Wenn Fäden, Schnüre oder auch Taue ineinander verschlungen oder verwickelt werden, entsteht etwas Neues: ein Knoten, der die verschiedensten Formen annehmen kann. Allein eine Krawatte lässt sich auf 85 verschiedene Arten binden. Knotige Vielfalt kann sich aber auch bei Armbändern, Schlüsselanhängern oder Seilen zeigen.
Die Internationale Gilde der Knotenmacher ist mit 32 Mitgliedern aus neun Nationen derzeit im Vegesacker Geschichtenhaus zu Gast. Die Knotenfans zeigen, was man aus Knoten alles machen kann. Kinder wie Erwachsene können an Mitmachstationen Knotentechniken erlernen oder Seile herstellen. Bob Dollar aus den USA zum Beispiel zeigt Kindern, wie sie in wenigen Minuten durch das Knoten farbiger Schnüre Schlüsselanhänger anfertigen können, die sie mit nach Hause nehmen dürfen. „Ich will dazu beitragen, das Interesse am Thema Knoten zu wecken“, sagt Bob Dollar.

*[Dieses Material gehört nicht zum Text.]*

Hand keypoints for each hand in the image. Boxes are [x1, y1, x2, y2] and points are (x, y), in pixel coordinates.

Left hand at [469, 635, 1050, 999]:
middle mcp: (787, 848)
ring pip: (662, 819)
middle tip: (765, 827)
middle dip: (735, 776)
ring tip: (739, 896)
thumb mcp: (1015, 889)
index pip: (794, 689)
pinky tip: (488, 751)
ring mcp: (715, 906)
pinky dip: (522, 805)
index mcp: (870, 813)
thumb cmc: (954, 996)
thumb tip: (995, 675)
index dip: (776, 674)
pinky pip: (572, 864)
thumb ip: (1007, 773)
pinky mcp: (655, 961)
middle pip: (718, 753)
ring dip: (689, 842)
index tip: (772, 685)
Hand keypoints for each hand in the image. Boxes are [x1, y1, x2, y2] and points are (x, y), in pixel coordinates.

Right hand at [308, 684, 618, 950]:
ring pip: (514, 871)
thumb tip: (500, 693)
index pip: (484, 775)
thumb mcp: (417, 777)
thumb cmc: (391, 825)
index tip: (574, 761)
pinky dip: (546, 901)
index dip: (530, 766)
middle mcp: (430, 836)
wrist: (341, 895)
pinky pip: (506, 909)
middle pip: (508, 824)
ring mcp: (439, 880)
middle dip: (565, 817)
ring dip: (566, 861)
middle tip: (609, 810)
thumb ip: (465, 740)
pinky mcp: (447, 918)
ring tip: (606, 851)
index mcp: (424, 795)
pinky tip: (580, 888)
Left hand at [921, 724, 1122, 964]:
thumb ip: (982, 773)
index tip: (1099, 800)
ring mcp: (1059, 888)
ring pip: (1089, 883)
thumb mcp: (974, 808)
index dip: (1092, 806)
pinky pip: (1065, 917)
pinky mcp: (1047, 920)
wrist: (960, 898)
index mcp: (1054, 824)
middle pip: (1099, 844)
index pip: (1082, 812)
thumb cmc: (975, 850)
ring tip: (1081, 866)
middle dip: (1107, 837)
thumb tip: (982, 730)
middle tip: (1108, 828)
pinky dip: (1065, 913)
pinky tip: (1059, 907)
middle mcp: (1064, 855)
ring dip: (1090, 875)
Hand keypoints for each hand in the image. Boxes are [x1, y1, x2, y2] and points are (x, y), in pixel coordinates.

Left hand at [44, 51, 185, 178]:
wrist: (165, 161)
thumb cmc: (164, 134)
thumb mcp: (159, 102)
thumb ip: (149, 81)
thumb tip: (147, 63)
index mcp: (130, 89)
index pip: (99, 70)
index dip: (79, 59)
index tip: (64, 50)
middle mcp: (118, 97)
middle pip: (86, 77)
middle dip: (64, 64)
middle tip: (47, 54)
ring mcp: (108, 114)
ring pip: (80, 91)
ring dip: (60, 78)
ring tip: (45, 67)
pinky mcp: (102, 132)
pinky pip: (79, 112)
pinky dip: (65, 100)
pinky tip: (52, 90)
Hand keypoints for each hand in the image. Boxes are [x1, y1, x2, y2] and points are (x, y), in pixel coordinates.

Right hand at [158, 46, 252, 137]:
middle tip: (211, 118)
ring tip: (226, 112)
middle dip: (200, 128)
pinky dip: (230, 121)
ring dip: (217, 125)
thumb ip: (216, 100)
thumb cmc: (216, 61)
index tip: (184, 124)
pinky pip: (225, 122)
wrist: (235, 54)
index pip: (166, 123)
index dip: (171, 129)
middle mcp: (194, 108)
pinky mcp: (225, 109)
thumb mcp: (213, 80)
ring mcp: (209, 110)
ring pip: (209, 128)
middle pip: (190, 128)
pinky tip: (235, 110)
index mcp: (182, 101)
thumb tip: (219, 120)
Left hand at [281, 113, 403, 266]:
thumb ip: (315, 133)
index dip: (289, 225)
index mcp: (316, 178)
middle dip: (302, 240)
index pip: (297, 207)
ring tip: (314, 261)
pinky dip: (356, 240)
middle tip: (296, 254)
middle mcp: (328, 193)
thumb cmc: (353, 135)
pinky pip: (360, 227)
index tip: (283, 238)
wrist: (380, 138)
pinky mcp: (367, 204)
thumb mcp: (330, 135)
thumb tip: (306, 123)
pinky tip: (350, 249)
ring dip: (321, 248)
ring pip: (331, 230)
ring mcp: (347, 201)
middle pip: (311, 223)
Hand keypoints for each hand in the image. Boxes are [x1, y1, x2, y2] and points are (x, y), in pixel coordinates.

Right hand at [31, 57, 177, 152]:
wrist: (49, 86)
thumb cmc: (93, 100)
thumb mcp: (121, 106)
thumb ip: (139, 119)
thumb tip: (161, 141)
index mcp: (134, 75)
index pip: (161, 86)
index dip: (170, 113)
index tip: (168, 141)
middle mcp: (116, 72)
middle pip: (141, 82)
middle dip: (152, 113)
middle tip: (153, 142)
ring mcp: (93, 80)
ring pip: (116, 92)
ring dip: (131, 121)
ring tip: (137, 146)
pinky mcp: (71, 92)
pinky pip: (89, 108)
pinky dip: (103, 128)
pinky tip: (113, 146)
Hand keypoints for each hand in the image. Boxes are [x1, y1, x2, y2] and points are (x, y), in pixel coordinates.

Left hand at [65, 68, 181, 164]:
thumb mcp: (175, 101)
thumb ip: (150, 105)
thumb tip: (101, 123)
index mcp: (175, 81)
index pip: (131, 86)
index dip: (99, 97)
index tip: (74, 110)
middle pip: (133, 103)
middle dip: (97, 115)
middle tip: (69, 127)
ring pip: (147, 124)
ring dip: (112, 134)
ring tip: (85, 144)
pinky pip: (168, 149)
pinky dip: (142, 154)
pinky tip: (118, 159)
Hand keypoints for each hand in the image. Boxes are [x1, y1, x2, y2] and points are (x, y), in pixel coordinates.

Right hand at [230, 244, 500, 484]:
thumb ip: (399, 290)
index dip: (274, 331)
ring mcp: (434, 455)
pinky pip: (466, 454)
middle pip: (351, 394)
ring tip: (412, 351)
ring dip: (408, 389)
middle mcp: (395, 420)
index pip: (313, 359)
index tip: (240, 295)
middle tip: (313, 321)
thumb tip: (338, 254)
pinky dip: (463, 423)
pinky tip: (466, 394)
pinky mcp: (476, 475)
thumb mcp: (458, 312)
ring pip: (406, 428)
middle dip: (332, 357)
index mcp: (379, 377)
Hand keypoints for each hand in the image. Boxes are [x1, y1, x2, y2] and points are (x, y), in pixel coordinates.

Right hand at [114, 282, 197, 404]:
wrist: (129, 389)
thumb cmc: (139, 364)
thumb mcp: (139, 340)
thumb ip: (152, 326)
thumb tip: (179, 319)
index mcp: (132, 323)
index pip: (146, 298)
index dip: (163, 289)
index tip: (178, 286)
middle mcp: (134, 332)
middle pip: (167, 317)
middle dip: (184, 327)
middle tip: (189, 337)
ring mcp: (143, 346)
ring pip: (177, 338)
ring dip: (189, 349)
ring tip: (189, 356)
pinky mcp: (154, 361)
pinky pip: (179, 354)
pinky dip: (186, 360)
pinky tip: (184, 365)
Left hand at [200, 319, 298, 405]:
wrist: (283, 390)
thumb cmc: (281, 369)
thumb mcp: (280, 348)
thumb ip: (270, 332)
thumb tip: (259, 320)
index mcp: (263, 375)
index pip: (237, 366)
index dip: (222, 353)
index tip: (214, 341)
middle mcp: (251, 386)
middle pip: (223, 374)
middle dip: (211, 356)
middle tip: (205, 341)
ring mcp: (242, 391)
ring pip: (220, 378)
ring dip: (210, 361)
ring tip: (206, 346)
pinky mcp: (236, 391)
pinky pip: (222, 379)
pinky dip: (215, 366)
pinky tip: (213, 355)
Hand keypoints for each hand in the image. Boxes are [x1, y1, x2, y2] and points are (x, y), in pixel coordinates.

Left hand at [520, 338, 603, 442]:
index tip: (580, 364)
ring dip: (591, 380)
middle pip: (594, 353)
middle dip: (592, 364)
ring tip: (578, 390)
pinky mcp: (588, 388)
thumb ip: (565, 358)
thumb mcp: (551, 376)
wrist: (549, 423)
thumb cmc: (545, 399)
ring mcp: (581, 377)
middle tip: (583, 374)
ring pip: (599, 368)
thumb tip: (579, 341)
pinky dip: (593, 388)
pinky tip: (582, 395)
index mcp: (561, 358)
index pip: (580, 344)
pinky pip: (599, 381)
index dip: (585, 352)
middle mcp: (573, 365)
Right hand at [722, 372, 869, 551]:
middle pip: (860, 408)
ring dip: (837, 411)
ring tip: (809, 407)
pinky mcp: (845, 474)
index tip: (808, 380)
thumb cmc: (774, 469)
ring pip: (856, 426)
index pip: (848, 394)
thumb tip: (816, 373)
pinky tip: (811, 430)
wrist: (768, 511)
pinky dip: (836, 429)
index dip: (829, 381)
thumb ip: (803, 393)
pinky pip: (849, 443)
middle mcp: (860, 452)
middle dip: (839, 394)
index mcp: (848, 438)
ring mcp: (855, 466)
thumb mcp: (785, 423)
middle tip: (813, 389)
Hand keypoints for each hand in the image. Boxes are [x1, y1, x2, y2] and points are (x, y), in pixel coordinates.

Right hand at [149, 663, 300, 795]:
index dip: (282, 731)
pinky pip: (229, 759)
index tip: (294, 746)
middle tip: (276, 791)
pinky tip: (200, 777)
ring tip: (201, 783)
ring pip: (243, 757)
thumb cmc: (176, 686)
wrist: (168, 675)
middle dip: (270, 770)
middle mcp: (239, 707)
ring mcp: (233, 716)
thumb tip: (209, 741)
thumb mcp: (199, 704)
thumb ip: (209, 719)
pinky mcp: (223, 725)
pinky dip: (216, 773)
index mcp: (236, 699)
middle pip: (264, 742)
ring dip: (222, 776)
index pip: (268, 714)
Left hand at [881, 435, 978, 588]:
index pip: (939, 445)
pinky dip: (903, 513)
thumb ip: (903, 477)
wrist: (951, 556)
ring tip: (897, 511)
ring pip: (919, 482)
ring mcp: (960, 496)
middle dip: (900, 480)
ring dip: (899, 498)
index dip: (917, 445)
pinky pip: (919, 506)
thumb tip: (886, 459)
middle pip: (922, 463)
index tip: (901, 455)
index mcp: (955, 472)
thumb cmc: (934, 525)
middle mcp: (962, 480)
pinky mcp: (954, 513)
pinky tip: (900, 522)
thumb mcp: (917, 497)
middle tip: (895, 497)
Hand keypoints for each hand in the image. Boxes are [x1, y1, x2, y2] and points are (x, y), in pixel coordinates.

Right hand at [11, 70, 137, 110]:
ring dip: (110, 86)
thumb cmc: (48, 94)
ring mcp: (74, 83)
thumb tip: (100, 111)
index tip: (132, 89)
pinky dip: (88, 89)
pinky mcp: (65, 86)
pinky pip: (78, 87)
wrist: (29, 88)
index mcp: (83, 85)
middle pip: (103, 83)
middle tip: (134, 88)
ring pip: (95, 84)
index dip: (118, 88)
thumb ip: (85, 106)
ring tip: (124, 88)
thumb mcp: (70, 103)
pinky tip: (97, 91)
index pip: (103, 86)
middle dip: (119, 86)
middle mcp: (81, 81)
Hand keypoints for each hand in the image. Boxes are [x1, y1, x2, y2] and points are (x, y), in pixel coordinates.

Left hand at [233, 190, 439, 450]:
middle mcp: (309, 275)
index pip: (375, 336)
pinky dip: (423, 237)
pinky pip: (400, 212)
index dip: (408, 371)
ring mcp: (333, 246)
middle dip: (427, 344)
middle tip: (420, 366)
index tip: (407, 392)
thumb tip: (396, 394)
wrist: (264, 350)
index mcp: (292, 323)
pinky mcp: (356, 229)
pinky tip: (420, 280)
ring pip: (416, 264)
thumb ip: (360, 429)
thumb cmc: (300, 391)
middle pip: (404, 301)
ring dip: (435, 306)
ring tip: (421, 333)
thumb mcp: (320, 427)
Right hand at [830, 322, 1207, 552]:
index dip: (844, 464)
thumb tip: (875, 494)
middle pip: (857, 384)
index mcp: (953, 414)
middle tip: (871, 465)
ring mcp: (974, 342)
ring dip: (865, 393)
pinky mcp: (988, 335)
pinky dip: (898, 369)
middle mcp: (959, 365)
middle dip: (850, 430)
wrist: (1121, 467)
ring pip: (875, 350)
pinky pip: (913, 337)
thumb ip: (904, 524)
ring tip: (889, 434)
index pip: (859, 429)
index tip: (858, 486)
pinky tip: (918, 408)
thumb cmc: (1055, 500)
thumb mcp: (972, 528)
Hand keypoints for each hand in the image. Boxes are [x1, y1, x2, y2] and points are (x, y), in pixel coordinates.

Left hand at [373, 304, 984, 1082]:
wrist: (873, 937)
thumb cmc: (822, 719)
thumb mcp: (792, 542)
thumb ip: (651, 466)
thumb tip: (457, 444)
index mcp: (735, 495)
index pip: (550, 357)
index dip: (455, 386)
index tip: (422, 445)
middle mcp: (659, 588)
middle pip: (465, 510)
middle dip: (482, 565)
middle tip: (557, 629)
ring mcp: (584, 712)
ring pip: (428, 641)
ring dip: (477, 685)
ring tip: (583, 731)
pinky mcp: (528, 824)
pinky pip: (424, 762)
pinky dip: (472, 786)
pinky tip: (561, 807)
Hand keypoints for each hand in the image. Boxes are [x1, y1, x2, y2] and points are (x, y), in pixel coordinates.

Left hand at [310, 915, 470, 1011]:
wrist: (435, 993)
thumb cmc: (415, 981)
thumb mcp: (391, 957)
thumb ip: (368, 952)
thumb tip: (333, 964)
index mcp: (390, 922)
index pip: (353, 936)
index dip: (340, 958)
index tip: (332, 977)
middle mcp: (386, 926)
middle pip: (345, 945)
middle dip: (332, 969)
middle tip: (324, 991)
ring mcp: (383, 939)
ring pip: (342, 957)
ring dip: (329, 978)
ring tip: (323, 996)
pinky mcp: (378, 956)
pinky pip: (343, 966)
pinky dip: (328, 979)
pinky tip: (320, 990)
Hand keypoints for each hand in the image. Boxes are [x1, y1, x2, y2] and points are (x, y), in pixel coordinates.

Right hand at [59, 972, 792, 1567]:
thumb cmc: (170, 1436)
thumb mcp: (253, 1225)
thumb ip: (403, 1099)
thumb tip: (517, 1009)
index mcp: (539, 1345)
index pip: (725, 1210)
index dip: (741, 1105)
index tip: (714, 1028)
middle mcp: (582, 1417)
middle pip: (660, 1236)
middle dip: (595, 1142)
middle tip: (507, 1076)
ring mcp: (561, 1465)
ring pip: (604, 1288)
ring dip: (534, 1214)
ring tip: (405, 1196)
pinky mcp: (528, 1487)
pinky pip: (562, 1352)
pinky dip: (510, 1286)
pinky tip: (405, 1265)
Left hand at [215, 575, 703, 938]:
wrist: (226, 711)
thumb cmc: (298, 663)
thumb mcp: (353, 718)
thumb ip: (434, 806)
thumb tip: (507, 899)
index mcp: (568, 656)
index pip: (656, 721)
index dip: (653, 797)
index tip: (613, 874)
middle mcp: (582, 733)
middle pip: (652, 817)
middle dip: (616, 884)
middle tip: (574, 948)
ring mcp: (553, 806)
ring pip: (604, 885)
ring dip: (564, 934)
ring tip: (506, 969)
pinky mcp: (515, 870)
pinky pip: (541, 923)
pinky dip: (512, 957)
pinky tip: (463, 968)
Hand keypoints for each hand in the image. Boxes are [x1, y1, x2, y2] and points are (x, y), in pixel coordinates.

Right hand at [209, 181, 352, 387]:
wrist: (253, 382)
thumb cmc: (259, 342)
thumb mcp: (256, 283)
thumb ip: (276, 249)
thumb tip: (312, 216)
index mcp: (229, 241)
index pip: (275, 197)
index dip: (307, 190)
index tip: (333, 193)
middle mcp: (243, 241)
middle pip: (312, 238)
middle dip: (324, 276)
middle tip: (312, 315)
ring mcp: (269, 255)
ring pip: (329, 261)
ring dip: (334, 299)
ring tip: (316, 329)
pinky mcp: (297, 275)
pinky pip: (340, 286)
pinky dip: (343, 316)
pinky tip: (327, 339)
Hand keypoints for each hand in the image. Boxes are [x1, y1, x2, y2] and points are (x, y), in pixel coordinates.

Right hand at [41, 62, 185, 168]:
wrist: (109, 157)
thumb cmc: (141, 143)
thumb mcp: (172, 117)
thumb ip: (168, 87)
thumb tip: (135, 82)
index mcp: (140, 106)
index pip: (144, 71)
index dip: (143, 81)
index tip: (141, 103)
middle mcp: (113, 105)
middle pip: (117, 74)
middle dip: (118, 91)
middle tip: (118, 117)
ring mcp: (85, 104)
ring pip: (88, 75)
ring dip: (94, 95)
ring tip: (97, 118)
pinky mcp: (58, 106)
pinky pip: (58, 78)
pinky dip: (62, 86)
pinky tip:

Das Binden von Knoten ist eine zum Teil hoch entwickelte Kulturtechnik. Ihrer Erforschung hat sich die Internationale Gilde der Knotenmacher verschrieben, die sich zwei Mal jährlich trifft. Der Verein, der 1982 gegründet wurde, verfügt inzwischen auch in Deutschland über eine eigene Sektion und widmet sich allen Aspekten des vielfältigen Themas Knoten – in der Theorie wie in der Praxis. Die verschlungenen Gebilde sind ein eigenen Bereich einer komplexen Mathematik, doch auch aus dem Alltag sind Knoten nicht wegzudenken. Sogenannte Endlosknoten zum Beispiel können als Zierschmuck dienen und als Anhänger getragen werden.
Knoten lassen sich aus verschiedensten Materialien machen, sei es Hanf, Seide oder Leder, und sie können lebenswichtig sein, bei der Arbeit und in der Freizeit: Segler brauchen sie, um Boote und Schiffe festzumachen, Kletterer, um sich an Felsen zu verankern, Angler, um Haken und Schnur zu verbinden, Chirurgen, wenn sie Wunden vernähen.
Der Netzmacher Heino Köster aus Bremen-Nord hatte dazu angeregt, das internationale Treffen diesmal im Vegesacker Geschichtenhaus stattfinden zu lassen. Mitglieder aus England, Frankreich, Norwegen, den USA und anderen Ländern sind dazu angereist. Matthias Böving aus Mühlheim an der Ruhr, Vorsitzender der Deutschen Fraktion der Internationalen Knotengilde, zeigt auf seinem Tisch Taue, die zu Seejungfrauen verknotet sind. Auf einem Paddel ist die große Vielfalt der Knoten, die in der Seefahrt gebräuchlich sind, zu sehen. Böving hat auch das Werkzeug dabei, das man für das Knoten machen und lösen braucht, zum Beispiel einen Fitt aus hartem Holz, der zum Aufbrechen fester Knoten an Bord eines Schiffes dient. Denn Knoten müssen nicht nur geschlungen, sondern manchmal eben auch gelöst werden, wenn sie fest sitzen. Wenn Knoten buchstäblich unlösbar sind, hilft ein Matrosenmesser, dickes Tauwerk zu durchschneiden.
Die deutsche Fraktion, die nach Vegesack gereist ist, setzt sich unter anderem aus Seeleuten, Hobbyseglern, aber auch Buchhändlern zusammen, die alle ihre speziellen Knotentechniken pflegen. Doch auch neue Knotentechniken sind angesagt: „Moderne, synthetisch hergestellte Stoffe müssen heute anders geknotet werden“, erläutert Matthias Böving. „Und manche Knoten werden heute nicht mehr gebraucht, weil zum Beispiel Schiffe und Boote inzwischen häufig mit Plastikverbindungen festgemacht werden. Doch wir arbeiten daran, die alte Tradition des Knotenmachens am Leben zu erhalten. Unsere Aufgabe ist die Erforschung und Überlieferung historischer Techniken und Traditionen an kommende Generationen.“
Die Stände der Internationalen Knotengilde im Vegesacker Geschichtenhaus, Zum Alten Speicher 5 a, lassen sich noch am Freitag und Sonnabend, 4. und 5. Oktober, jeweils von 10 bis 17 Uhr, sowie am Sonntag, 6. Oktober, 10 bis 16 Uhr, besuchen. Der Eintritt ist frei.